Obesity or underweight status at diagnosis can influence outcomes in pediatric ALL patients, but a new study shows that the risk can be mitigated if weight status changes following treatment induction.

Obesity or underweight status at diagnosis has influence on outcome in pediatric acute lymphoblastic leukemia (ALL) patients, but a new study shows that the risk can be mitigated if weight status changes following treatment induction. Previous work had only assessed the association between weight at diagnosis and outcome.

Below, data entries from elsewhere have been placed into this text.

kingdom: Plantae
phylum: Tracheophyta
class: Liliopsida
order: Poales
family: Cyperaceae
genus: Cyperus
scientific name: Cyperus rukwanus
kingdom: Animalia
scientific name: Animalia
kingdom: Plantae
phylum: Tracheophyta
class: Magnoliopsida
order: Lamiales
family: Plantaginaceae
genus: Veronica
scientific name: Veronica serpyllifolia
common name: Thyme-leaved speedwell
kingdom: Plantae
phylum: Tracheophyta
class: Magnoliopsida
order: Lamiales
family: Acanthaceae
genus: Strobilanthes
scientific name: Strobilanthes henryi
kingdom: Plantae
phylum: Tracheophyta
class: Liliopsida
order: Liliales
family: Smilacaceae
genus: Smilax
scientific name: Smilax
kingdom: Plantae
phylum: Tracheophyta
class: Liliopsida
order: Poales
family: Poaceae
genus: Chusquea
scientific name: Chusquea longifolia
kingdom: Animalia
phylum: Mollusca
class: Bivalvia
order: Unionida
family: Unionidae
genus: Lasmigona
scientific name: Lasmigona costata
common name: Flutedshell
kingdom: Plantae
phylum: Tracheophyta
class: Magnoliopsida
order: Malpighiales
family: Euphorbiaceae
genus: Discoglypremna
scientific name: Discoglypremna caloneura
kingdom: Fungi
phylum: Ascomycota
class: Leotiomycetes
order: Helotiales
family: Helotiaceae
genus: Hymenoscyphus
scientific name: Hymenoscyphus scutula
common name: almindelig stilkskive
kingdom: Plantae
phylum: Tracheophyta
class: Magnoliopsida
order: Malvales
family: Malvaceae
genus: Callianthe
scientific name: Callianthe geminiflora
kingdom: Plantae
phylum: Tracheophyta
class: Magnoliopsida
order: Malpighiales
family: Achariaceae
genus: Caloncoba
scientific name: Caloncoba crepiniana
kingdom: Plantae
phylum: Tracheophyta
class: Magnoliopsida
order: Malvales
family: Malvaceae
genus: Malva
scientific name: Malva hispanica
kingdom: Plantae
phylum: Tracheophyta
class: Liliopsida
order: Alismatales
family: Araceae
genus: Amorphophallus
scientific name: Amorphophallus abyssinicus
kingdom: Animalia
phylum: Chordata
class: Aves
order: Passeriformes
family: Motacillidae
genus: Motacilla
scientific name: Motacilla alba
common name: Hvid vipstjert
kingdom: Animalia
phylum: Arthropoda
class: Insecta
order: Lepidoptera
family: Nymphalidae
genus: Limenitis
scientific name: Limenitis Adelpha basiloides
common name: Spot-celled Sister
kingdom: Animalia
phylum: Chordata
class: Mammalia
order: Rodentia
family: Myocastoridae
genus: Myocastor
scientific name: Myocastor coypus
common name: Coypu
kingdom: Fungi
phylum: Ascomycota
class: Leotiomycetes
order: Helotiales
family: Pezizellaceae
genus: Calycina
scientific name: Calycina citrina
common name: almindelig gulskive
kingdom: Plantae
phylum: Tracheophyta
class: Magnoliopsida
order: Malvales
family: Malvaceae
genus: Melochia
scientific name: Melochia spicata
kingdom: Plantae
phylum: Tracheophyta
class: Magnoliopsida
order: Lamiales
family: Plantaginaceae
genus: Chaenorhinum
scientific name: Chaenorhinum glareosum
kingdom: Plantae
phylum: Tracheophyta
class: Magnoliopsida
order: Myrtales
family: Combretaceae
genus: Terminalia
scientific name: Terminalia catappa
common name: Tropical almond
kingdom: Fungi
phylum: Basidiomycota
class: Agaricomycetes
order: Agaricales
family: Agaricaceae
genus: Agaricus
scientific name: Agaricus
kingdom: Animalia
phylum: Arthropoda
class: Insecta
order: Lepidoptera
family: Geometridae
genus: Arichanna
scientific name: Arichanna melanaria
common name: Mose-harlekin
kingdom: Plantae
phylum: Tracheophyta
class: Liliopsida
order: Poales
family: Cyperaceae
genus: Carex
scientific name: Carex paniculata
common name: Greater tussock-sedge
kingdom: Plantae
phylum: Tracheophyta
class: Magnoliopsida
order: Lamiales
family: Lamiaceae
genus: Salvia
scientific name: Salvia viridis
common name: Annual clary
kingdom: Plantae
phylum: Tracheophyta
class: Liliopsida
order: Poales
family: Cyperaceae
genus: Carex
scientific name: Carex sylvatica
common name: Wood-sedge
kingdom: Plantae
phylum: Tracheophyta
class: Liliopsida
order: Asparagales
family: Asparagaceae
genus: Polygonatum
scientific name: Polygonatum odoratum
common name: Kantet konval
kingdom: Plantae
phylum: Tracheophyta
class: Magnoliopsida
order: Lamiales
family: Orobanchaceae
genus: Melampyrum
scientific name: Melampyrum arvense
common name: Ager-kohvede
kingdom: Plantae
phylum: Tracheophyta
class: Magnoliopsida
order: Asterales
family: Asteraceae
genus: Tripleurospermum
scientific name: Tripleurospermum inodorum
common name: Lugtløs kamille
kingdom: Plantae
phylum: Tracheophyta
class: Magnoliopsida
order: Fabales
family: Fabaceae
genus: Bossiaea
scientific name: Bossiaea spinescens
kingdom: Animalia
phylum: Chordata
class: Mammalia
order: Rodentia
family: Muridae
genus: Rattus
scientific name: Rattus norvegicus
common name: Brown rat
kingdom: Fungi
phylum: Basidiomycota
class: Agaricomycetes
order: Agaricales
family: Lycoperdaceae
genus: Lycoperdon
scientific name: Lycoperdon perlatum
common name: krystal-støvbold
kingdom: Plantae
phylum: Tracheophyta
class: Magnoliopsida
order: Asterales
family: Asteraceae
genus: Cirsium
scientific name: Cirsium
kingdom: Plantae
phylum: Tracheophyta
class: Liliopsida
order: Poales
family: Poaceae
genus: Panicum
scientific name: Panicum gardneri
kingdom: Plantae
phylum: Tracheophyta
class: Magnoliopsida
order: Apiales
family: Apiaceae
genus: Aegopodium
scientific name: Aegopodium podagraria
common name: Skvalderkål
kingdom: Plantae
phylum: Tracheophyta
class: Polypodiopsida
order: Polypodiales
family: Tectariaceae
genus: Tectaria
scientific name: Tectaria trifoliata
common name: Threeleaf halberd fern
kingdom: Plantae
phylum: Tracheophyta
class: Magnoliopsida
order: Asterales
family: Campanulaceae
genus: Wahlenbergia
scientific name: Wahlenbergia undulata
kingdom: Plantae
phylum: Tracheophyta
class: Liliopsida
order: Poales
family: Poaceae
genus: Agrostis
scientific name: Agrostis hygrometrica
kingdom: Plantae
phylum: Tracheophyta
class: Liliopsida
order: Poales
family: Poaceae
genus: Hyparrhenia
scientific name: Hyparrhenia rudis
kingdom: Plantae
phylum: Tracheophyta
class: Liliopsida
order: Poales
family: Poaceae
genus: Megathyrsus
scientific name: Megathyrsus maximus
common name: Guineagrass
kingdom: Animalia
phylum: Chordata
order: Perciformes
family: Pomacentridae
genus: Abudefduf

“Intensification of therapy for childhood ALL has achieved 5-year survival approaching 90%,” wrote researchers led by Etan Orgel, MD, of Miller Children’s Hospital in Long Beach, California. “However, subsets of patients remain at greater risk for both treatment-related toxicity (TRT) and poorer event-free survival (EFS) from combinations of factors relating to host, disease, and treatment.”

The new study examined the influence of weight in a cohort of 2,008 patients in the Children’s Oncology Group study CCG-1961; they included weight at diagnosis as well as associations between weight and incidence of toxicity during 13,946 treatment courses. The results were published in the May 1 issue of the Journal of Clinical Oncology.

Of the total cohort, 279 patients (14%) were obese at diagnosis, and 117 (6%) were underweight. The 5-year EFS rate for patients who were obese at diagnosis was 64%; the rate was 65% for underweight patients, compared with 74% for normal or overweight (but not obese) patients (P = .002).

The analysis also included 1,581 patients who were alive and disease-free when maintenance began. In this group, those who spent at least 50% of the time either obese or underweight had poorer EFS than those who spent less than 50%, or no time at all, in those weight categories.

The greatest risk was seen in patients who presented at diagnosis as obese or underweight, and then remained in that category for at least 50% of the maintenance phase as well. Interestingly, those children who were obese or underweight at diagnosis but then normalized their weight for more than half of the pre-maintenance therapy had a similar risk profile to those patients who were never obese or underweight. There was also a protective effect seen (HR = 0.52; 95% CI, 0.32-0.83) for patients who started in the normal weight category, and then spent less than half the pre-maintenance period underweight.

In the full cohort, the researchers found a significant association between weight category and the risk of grade 3 or 4 treatment toxicity (P = .008). Hepatic and pancreatic toxicities were more common among the obese patients, while pulmonary toxicity and fungal infections were more common among underweight patients.

“This study identifies a subset of patients who do not seem to be fully benefiting from therapeutic advances in pediatric ALL,” the investigators wrote. “Our results contrast sharply with those of previous studies in ALL by shifting the focus on weight beyond the period of diagnosis to accurately reflect the experience of patients as they progress through therapy.” This suggests that nutritional interventions could improve both toxicity and response to treatment in the future.